Seçilen Metin:
Millî mutabakat ve millî inanç meselesini sağlayan unsur; bir kültürel devrim, bir kültürel değişim süreciydi. Yani Cumhuriyet’in inşası döneminde insanların hep birlikte uğruna mücadele ettikleri zihniyet, genç kuşaklara aşılanabilmişti. Buna karşın bugün toplumlarda ve değer sistemlerinde, inanılmaz bir erozyon var.
Oralarda bizi endişelendiren ne var?

Alıştırma Görevleri:
(a) Aşağıdaki ifadelerin her biri kültürel değişim metniyle örtüşüyor mu? Her biri için evet ya da hayır deyiniz ve kararınızı belirleyen sözleri metinden aynen aktarınız.
(i) Millî mutabakatı sağlayan unsur, bir kültürel değişim süreciydi.
(ii) Bugün değer sistemlerinde bir güçlenme görülmektedir.
(iii) Cumhuriyet’in inşası döneminde uğruna mücadele edilen zihniyet, genç kuşaklara aktarılamamıştır.
(b) Kültürel değişim metnini, son cümlesinden sonra birkaç cümleyle sürdürünüz.
Malzeme başka bir kaynaktan alınmıştır.

Verilen Malzeme:
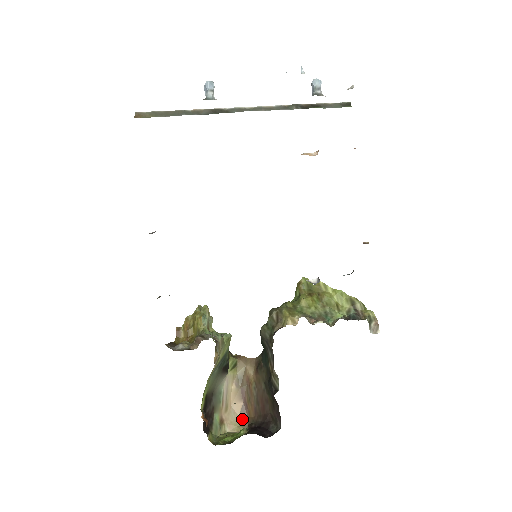
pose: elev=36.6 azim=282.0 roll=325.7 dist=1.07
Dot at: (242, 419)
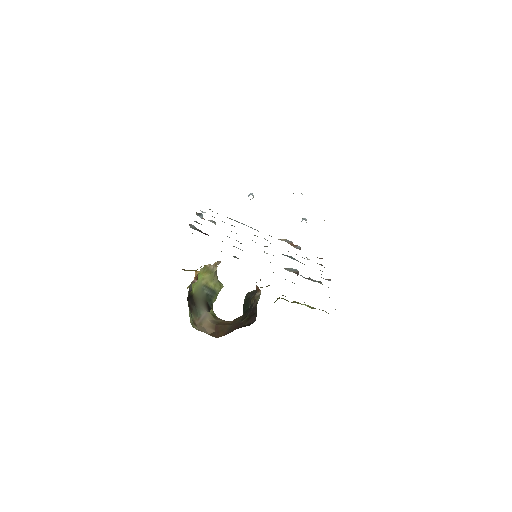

Görev Yanıtları:
(a)
(i) Evet: "Millî mutabakat ve millî inanç meselesini sağlayan unsur; bir kültürel devrim, bir kültürel değişim süreciydi."
(ii) Hayır: "Buna karşın bugün toplumlarda ve değer sistemlerinde, inanılmaz bir erozyon var."
(iii) Hayır: "Yani Cumhuriyet’in inşası döneminde insanların hep birlikte uğruna mücadele ettikleri zihniyet, genç kuşaklara aşılanabilmişti."

(b)
Bir kere değer sistemi yok… Karmakarışık mesajlarla dolu, emeksiz, zahmetsiz kazanılmış hayatlar, zorbalıkla tesis edilmiş itibar(!), şiddet; yani dibin de en dibi var…
Bir başka deyişle millî kültürümüzü bertaraf ve berhava eden bir akım içindeyiz. Pek çok ailede ‘kültürel akümülasyon’, yani anne ve babanın ta Cumhuriyet’in inşa döneminden taşıyıp getirdiği inanç sistemiyle beslenmiş değerlerle büyütülmüş çocuklar yok ne yazık ki… Ayağını toprağa basmadan, mahallede arkadaşlarıyla oynamadan yetişen çocuklar var.
Bu noktada sadece ailelere değil, toplumun her kesimine düşen çeşitli görevler olduğu düşüncesindeyiz. Özel sektöre, kamu kurumlarına, yerel yönetimlere, gençlere, yaşlılara…
‘‘Bizi yok edecekler şunlardır: İlkesiz siyaset, vicdanı
sollayan eğlence, çalışmadan zenginlik, bilgili ama
karaktersiz insanlar, ahlaktan yoksun iş dünyası ve insan
sevgisini göz ardı etmiş bilim.”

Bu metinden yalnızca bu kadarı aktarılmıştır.